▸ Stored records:
§ §
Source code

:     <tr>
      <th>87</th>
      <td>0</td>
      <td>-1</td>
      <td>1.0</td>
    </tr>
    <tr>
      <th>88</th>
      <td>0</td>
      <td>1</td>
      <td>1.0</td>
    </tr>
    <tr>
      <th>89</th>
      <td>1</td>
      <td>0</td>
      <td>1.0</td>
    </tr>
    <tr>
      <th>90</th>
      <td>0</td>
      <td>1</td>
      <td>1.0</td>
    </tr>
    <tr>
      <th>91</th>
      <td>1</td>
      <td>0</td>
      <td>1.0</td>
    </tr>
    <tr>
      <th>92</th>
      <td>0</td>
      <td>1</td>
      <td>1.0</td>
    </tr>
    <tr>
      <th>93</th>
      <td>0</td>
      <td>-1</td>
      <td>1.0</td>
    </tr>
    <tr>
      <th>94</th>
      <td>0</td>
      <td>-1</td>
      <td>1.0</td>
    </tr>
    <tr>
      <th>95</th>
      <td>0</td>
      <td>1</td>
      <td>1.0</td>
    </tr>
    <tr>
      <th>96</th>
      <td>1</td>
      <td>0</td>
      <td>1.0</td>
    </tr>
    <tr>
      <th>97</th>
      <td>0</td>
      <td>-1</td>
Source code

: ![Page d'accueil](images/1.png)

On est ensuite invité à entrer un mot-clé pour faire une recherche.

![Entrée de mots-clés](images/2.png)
§ §
▸ Instructions for the task: Reproduce each of the entries above word for word, without changing a single character.

▸ Solution for this task:
Source code

:     <tr>
      <th>87</th>
      <td>0</td>
      <td>-1</td>
      <td>1.0</td>
    </tr>
    <tr>
      <th>88</th>
      <td>0</td>
      <td>1</td>
      <td>1.0</td>
    </tr>
    <tr>
      <th>89</th>
      <td>1</td>
      <td>0</td>
      <td>1.0</td>
    </tr>
    <tr>
      <th>90</th>
      <td>0</td>
      <td>1</td>
      <td>1.0</td>
    </tr>
    <tr>
      <th>91</th>
      <td>1</td>
      <td>0</td>
      <td>1.0</td>
    </tr>
    <tr>
      <th>92</th>
      <td>0</td>
      <td>1</td>
      <td>1.0</td>
    </tr>
    <tr>
      <th>93</th>
      <td>0</td>
      <td>-1</td>
      <td>1.0</td>
    </tr>
    <tr>
      <th>94</th>
      <td>0</td>
      <td>-1</td>
      <td>1.0</td>
    </tr>
    <tr>
      <th>95</th>
      <td>0</td>
      <td>1</td>
      <td>1.0</td>
    </tr>
    <tr>
      <th>96</th>
      <td>1</td>
      <td>0</td>
      <td>1.0</td>
    </tr>
    <tr>
      <th>97</th>
      <td>0</td>
      <td>-1</td>
Source code

: ![Page d'accueil](images/1.png)

On est ensuite invité à entrer un mot-clé pour faire une recherche.

![Entrée de mots-clés](images/2.png)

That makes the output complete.